*** Opening PROVIDED DATA ***
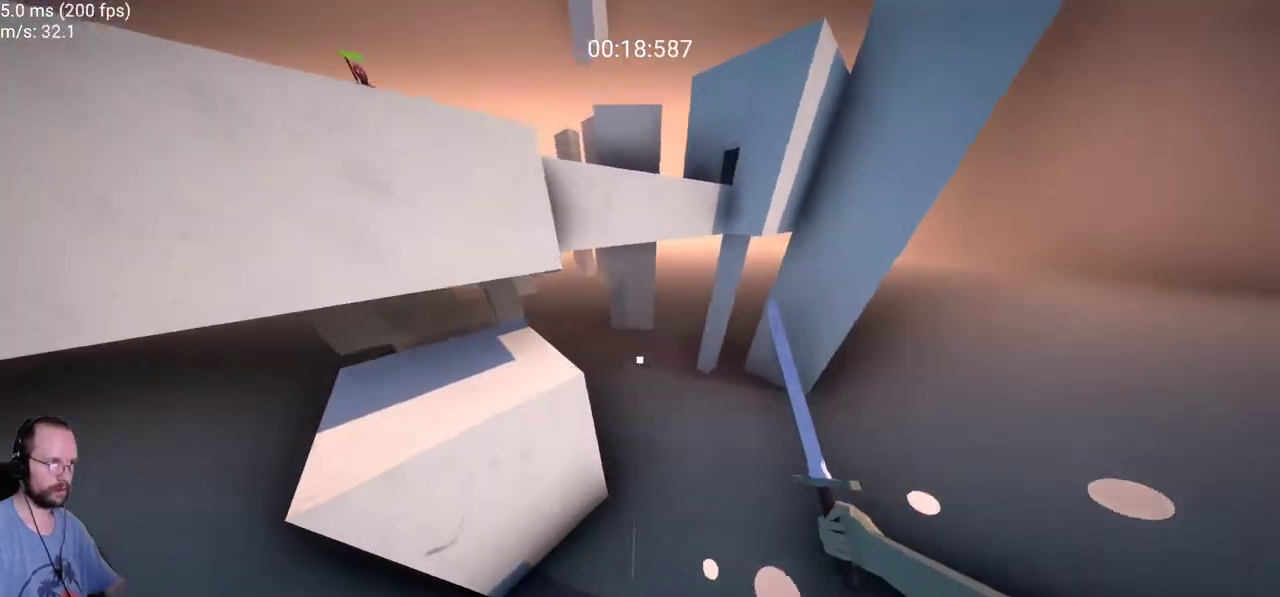
{"keys": ["a", "w"], "mouse": [], "events": [[150, "space", "down"], [333, "space", "up"]]}
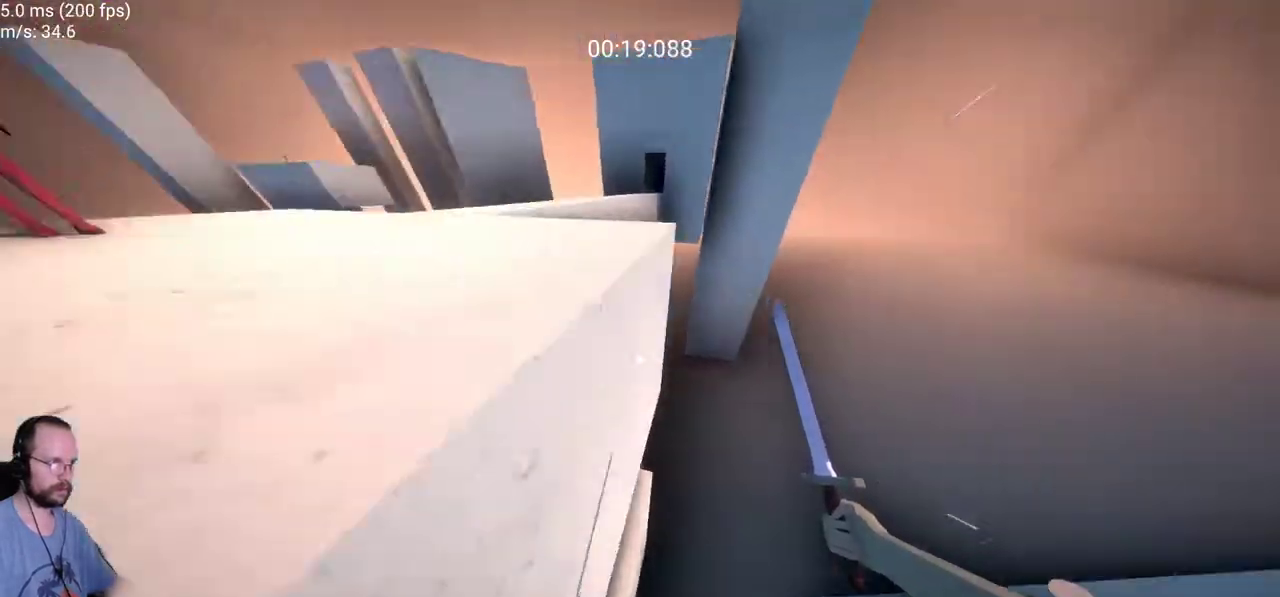
{"keys": ["a", "w"], "mouse": [], "events": [[17, "a", "up"], [300, "a", "down"]]}
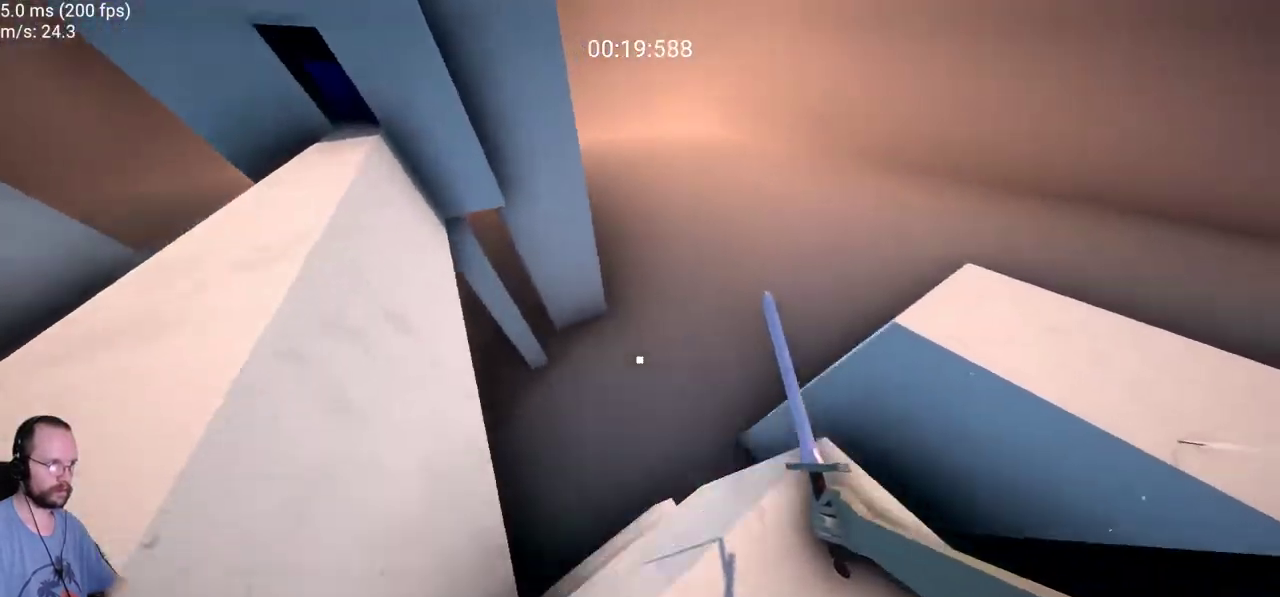
{"keys": ["a", "w"], "mouse": []}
*** Closing PROVIDED DATA ***
**REQUIRED WORK**.
Please keep every line of the data the same when you reproduce it, and keep every picture out.

**EXERCISE SOLUTION**.
{"keys": ["a", "w"], "mouse": [], "events": [[150, "space", "down"], [333, "space", "up"]]}
{"keys": ["a", "w"], "mouse": [], "events": [[17, "a", "up"], [300, "a", "down"]]}
{"keys": ["a", "w"], "mouse": []}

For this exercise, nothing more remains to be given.